▸ TASKS TO PERFORM:
1. From the passage on outsourced restaurant accounting, copy the stretch from "- Good outsourced solutions can" through "the restaurant environment." word for word.
2. Arrange every line of the records as a numbered list, dropping any blank lines.

▸ SOURCE PASSAGE:

----

Additionally, the best outsourced accounting solutions negate many of the concerns that business owners associate with outsourced providers:
- Good outsourced solutions communicate well. We ensure, for example, a dedicated point of contact for each account who often spends face-to-face time in ensuring client needs are met.
- Good outsourced solutions can complement the capabilities of internal teams. Internal and external solutions don’t have to be mutually exclusive, especially when you work with an outsourced provider that has experience in tailoring solutions to the restaurant environment.
What’s it like working with an outsourced accounting provider?
As we’ve seen, choosing outsourced accounting for a restaurant business can provide notable benefits. So, how does it work?
At a tactical level, here’s what’s involved.
This is the phase that most businesses often dread, but it’s also the catalyst to financial stability and improved performance. We typically begin engagements assuming a 30-day transitional period.
Here’s what the transitional period entails:
- We put together a checklist of items and activities that need to be transitioned. This may mean processing data or addressing security factors. It may also mean identifying and remedying historical issues – a pending sales tax audit, substandard accounts payable practices, etc.

----

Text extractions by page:

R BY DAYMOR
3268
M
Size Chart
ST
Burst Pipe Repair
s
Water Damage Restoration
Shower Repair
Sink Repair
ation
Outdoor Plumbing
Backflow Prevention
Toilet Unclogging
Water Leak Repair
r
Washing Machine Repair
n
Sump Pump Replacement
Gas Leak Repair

----

▸ ANSWERS PROVIDED:
1.
- Good outsourced solutions can complement the capabilities of internal teams. Internal and external solutions don’t have to be mutually exclusive, especially when you work with an outsourced provider that has experience in tailoring solutions to the restaurant environment.

2.
1. R BY DAYMOR
2. 3268
3. M
4. Size Chart
5. ST
6. Burst Pipe Repair
7. s
8. Water Damage Restoration
9. Shower Repair
10. Sink Repair
11. ation
12. Outdoor Plumbing
13. Backflow Prevention
14. Toilet Unclogging
15. Water Leak Repair
16. r
17. Washing Machine Repair
18. n
19. Sump Pump Replacement
20. Gas Leak Repair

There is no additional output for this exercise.